General Approaches for Growing Shareholder Value

Results-driven executive Robert Colaizzi began leading accounting and finance operations at Silicon Valley software and technology developers in the late 1980s. Over the years, Robert Colaizzi has established a successful record of driving revenues and shareholder value and architecting tech company sales and acquisitions. He currently serves as an independent consultant to public and private companies in the emerging technology sector.

Creating long-term value for shareholders requires a sustainable approach that addresses the needs of clients and stakeholders alike and builds vital partnerships with employees and suppliers. Executive leaders who develop holistic long-term value-building strategies often achieve the most success.

To sustainably grow shareholder returns, executive teams should consider a number of different approaches. These approaches include improving gross profits by building stronger relationships with cost-effective suppliers; fostering an environment of increased productivity and efficiency; and/or lowering capital costs by repositioning optimizing the use of assets and the building of high-performance teams. However, most business development officers recommend increasing shareholder value through revenue growth. The revenue-building approach offers a number of different options and avenues, such as leveraging existing capabilities to create new products and enter new markets, joint -ventures and/or better aligning adjacent operations (such as manufacturing and distribution) with the business’s core activities.

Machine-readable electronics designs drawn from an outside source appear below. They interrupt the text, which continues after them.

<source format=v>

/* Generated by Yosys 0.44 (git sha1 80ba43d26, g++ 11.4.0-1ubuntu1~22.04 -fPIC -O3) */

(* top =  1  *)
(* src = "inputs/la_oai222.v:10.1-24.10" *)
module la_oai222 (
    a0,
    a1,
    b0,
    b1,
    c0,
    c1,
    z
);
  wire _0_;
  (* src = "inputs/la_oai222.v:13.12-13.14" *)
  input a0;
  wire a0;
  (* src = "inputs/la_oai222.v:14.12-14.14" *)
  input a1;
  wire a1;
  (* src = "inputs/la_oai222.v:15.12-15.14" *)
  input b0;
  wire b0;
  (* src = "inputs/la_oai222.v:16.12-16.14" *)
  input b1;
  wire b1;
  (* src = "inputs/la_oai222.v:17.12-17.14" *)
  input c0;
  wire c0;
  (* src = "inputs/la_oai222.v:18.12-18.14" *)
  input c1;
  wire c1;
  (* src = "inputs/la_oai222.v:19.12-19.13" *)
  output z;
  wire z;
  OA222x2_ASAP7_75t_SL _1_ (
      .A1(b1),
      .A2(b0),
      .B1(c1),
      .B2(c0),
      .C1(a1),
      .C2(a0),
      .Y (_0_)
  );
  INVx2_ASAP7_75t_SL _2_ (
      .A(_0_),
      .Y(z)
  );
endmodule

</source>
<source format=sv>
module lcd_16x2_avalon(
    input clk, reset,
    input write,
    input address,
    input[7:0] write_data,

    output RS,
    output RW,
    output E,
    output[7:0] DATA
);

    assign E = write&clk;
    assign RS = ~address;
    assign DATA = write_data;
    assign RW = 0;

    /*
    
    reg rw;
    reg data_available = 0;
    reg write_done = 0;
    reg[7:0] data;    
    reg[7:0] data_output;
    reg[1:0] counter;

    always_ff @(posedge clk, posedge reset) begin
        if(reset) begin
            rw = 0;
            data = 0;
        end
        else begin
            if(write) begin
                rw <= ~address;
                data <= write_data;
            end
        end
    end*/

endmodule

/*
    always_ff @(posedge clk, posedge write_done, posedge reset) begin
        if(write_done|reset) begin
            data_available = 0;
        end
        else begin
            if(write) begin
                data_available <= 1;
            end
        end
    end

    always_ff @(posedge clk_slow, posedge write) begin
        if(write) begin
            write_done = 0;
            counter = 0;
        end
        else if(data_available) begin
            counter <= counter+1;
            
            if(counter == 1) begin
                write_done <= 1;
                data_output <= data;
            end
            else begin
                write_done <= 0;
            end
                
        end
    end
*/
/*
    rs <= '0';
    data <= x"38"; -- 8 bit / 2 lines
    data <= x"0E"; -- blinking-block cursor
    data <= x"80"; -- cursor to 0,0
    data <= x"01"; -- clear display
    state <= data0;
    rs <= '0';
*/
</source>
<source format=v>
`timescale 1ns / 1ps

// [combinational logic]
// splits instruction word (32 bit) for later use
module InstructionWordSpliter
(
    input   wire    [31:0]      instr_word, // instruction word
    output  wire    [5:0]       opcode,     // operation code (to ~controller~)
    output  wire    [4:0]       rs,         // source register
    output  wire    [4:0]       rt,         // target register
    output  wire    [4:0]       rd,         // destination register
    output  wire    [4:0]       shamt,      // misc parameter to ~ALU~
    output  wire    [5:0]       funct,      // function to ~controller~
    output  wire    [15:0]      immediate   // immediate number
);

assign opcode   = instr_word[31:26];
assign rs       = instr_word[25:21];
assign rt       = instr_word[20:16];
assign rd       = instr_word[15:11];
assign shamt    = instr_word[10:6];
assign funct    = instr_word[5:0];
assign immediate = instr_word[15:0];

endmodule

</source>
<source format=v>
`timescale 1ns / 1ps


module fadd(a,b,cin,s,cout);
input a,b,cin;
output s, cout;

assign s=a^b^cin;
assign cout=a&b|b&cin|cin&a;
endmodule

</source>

Social Media Usage in Investor Relations Management

Executive financial officer Robert Colaizzi lives and works in the San Francisco Bay Area, where he has directed financial operations for multimillion- and multibillion-dollar private and public companies. Over the last 20 years, Robert Colaizzi has overseen mergers and acquisitions, initial public offerings, and financial planning for several technology companies. As an experienced investor relations (IR) manager, Mr. Colaizzi stays ahead of new developments in this field.

With the Securities and Exchange Commission’s ruling that public companies may release investor information via social media within the parameters of Regulation Fair Disclosure, some IR professionals are integrating, or considering incorporating, social media within their larger strategies. In early 2013, the SEC announced that public companies may utilize Facebook, Twitter, and similar services to disclose information as long as they alert their investors regarding which social media platforms they plan to use.

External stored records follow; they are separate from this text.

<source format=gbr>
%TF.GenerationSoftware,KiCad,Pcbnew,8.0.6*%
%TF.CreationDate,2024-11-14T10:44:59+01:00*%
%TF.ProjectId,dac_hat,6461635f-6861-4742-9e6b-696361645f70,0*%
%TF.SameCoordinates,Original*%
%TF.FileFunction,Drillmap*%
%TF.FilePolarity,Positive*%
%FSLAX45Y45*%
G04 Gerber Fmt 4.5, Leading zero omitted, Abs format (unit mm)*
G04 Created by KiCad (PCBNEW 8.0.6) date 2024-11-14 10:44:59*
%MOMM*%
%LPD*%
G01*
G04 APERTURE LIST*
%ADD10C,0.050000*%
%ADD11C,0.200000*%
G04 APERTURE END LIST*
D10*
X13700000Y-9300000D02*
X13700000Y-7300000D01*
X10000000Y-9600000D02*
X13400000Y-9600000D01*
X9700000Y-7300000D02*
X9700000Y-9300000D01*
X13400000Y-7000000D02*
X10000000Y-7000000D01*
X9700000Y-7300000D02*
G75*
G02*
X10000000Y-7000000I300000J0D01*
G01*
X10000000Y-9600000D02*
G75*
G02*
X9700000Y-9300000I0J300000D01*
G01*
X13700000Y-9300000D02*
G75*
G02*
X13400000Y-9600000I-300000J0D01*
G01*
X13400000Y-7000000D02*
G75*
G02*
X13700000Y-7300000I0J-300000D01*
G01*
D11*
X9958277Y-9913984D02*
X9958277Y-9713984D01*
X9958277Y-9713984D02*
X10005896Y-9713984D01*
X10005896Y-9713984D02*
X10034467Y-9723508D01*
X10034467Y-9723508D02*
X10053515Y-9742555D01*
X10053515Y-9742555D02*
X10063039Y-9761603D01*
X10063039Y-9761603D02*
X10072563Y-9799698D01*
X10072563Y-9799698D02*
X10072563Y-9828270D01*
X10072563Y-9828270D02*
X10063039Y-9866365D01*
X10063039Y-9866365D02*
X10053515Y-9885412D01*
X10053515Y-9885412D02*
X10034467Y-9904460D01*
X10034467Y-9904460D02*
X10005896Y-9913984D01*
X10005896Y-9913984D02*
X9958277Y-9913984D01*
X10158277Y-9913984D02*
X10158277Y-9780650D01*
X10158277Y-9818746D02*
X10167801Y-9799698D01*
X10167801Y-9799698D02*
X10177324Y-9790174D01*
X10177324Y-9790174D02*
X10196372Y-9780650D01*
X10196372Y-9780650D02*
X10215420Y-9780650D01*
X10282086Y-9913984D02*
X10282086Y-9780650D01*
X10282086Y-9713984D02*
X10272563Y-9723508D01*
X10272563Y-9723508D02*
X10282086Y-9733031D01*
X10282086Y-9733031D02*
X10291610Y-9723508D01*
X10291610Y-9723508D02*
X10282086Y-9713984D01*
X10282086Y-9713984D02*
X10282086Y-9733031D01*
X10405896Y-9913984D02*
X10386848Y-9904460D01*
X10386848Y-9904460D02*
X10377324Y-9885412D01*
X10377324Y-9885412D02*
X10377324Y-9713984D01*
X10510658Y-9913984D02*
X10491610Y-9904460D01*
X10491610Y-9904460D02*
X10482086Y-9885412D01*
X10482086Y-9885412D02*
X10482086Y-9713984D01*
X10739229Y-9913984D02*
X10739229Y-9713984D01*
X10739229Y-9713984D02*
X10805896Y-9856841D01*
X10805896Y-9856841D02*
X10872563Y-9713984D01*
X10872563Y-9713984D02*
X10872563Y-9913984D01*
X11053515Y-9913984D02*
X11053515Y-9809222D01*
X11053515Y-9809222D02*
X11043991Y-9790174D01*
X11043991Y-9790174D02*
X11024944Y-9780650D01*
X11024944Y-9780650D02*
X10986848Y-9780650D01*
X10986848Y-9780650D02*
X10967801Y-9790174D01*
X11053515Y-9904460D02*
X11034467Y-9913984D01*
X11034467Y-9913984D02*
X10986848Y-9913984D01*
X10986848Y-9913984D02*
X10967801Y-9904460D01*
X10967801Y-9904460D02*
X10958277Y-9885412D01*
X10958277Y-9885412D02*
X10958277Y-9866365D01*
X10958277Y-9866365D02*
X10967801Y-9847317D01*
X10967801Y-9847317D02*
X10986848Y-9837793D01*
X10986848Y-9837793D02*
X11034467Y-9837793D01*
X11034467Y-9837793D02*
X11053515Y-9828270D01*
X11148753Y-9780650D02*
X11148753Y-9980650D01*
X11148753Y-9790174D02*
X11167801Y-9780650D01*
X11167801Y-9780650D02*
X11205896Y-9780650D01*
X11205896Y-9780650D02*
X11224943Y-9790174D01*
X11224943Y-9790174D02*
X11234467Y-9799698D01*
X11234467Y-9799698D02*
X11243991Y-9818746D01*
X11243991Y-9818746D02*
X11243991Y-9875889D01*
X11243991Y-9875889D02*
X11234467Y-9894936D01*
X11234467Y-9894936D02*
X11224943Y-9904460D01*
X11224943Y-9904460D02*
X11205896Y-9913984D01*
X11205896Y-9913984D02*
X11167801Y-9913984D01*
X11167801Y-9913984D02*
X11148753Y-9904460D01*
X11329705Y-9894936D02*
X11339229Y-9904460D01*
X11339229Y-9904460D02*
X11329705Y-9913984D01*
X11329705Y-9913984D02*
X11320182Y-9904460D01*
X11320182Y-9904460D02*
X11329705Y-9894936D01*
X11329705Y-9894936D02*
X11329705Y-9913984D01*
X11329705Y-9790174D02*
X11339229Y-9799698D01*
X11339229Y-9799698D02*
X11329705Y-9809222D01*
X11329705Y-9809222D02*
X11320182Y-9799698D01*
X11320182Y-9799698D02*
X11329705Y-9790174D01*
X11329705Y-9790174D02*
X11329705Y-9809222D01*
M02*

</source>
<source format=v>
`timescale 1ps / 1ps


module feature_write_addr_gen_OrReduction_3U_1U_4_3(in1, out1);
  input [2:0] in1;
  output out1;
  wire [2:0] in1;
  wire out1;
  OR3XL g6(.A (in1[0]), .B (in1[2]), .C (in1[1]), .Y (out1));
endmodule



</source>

In June 2013, the National Investor Relations Institute and Corbin Perception released a study examining social media usage in corporate IR activities. Their findings indicated that some 72 percent of IR officers do not employ social media techniques; however, nearly half (49 percent) of those professionals plan to reassess this strategy within the next year. Their main reason for not incorporating social media into any IR plan included a lack of interest among their investor bases.